Morningstar's Ms. Benz agreed. "Voyager and New Opportunities are really big funds to be managing in the midcap range. These two funds are among the largest we track in the category. Now that smaller-cap stocks are beginning to be favored by the market, these funds are going to have more problems because of their size. They can't be as nimble as they once were in making good small-cap stock investments."
"Size of funds can't be overlooked or talked away. The growth of these funds has coincided with the downturn in performance. Why would you close New Opportunities unless it was getting too big? And Voyager is a very, very large fund. It is impossible for its performance not to be affected by its size," said Mr. Beaudry.
Closing seemed to help
Early indications are that closing New Opportunities might have helped. Performance data from CDA/Wiesenberger, Rockville, Md., showed improvement in performance.
For the 12 months ended June 30, New Opportunities/A returned 4.3%, compared with an average return of 23.5% for its peers in the domestic growth equity fund category. But for the 12 months ended Aug. 31 - including more than two months that the fund was closed - it returned 15.3% vs. 32.8% for other domestic growth equity funds.
Mr. Miller said severely curtailing the cash flow has made it much easier to manage New Opportunities because he doesn't have to deal with large swings of money.

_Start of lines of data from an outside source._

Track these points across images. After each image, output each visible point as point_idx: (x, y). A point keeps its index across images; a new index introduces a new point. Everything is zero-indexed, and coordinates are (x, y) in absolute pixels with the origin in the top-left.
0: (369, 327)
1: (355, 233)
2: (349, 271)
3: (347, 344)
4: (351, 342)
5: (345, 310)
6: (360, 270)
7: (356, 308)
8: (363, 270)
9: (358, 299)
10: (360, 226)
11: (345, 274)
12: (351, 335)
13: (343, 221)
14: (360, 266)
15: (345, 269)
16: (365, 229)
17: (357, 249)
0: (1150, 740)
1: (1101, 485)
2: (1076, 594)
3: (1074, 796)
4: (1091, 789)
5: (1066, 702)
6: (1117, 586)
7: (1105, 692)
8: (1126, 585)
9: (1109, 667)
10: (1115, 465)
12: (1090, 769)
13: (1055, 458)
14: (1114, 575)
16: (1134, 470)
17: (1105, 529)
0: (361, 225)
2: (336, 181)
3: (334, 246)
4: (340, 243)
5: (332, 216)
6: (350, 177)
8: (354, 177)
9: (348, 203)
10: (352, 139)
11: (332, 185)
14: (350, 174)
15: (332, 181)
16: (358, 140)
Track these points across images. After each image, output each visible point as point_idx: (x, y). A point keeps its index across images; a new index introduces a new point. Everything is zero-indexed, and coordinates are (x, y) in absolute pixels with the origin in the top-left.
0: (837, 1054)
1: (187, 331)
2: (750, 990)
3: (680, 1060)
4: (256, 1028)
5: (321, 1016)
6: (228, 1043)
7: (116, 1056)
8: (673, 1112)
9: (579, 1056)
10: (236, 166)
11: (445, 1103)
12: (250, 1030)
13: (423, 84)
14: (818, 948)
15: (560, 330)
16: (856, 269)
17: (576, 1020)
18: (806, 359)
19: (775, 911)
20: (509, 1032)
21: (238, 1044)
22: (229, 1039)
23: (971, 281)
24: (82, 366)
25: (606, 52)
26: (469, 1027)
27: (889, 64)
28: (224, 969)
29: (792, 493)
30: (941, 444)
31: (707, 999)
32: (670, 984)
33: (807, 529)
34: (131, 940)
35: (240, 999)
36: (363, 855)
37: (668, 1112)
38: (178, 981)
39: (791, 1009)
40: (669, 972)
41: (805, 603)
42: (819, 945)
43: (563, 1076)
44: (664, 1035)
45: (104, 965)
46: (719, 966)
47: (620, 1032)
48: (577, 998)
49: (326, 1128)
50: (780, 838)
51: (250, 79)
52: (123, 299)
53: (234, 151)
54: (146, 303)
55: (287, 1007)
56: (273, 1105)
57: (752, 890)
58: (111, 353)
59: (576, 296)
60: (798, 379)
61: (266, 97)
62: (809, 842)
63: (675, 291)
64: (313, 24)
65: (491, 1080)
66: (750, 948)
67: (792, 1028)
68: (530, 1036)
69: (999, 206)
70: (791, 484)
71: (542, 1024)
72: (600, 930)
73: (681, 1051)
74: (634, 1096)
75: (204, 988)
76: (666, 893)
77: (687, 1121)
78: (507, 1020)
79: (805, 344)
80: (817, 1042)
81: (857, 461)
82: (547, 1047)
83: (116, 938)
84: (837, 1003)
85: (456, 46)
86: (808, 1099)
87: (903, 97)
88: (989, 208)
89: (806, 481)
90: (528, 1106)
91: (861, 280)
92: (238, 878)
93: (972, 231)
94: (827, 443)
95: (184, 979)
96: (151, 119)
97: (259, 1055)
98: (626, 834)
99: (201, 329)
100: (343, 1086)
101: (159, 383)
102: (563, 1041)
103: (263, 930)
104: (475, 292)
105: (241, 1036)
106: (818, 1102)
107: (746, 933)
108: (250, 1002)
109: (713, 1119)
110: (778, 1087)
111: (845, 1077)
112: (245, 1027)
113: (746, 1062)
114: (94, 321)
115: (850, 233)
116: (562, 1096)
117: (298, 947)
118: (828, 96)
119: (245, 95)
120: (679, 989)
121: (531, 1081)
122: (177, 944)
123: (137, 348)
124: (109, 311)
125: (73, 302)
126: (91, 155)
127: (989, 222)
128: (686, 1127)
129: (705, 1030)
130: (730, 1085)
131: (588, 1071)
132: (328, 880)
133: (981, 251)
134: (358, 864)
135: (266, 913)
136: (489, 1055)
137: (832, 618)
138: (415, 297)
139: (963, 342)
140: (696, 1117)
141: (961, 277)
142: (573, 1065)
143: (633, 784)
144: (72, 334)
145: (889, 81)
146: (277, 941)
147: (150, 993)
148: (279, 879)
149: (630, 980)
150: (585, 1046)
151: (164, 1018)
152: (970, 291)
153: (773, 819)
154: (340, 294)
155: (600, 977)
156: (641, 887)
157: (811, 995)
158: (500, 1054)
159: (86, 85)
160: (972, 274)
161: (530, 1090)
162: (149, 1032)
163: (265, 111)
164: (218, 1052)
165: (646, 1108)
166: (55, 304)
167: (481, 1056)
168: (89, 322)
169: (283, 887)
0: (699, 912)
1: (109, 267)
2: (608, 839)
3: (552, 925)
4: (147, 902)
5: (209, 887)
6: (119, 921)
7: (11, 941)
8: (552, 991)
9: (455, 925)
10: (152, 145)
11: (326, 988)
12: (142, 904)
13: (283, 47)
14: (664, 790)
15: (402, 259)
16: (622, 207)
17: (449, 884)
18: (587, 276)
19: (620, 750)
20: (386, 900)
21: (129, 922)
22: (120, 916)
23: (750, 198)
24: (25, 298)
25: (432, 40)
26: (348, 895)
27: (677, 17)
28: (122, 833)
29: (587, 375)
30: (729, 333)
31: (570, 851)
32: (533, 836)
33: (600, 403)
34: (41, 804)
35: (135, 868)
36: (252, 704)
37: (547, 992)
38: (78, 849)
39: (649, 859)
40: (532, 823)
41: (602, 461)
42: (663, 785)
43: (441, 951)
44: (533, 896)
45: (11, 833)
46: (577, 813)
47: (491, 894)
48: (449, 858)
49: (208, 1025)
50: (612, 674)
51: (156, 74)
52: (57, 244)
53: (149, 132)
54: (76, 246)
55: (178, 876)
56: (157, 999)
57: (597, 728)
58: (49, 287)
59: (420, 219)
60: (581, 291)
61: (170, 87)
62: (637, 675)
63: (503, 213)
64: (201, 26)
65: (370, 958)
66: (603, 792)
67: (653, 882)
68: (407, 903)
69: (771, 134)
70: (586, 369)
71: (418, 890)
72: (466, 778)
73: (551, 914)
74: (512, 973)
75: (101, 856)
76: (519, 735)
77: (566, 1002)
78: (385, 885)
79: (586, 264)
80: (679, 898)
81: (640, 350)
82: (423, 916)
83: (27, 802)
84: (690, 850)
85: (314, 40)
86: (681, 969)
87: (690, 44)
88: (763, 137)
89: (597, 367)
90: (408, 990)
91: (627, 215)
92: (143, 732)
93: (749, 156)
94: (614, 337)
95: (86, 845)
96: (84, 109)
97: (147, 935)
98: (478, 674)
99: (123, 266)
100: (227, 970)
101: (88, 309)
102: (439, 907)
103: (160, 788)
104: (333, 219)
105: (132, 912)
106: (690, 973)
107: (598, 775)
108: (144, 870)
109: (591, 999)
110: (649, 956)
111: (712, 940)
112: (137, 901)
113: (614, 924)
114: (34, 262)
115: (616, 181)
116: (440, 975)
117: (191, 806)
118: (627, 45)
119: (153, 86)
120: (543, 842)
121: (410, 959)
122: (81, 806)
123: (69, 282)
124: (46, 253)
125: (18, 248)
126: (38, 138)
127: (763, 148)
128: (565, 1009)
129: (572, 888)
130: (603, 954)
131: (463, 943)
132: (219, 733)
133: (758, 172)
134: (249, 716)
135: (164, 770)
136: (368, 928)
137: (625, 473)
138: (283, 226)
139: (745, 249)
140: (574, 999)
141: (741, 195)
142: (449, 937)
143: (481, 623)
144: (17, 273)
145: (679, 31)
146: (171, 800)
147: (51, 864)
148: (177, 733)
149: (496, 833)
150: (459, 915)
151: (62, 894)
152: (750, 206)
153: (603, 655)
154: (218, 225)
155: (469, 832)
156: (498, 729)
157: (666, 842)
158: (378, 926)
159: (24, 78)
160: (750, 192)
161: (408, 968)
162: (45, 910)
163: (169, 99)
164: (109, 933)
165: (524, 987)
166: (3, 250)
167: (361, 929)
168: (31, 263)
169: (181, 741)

Closing also helped the whole growth area at Putnam, because managers of the other funds don't have to compete with the fund's huge appetite for new stocks as he struggled to remain close to the goal of being fully invested.
Voyager, with its three-manager/three-style approach and greater use of large-cap stocks, probably can absorb a lot more cash flow, Mr. Miller said.
"We don't need to close Voyager, because that large-cap element is so much easier to invest in and much more liquid."
With Vista, Mr. Miller said, Putnam management is "acutely aware of the size . . . and attendant problems with small- to midsized stock investment. We are watching it all the time."
Mr. Miller said Putnam officials are confident the aggressive growth style is poised to return to favor.
"We should do pretty well into the end of the year, if we pick stocks right," he said. "The fourth quarter last year was a throw-in-the-towel kind of period."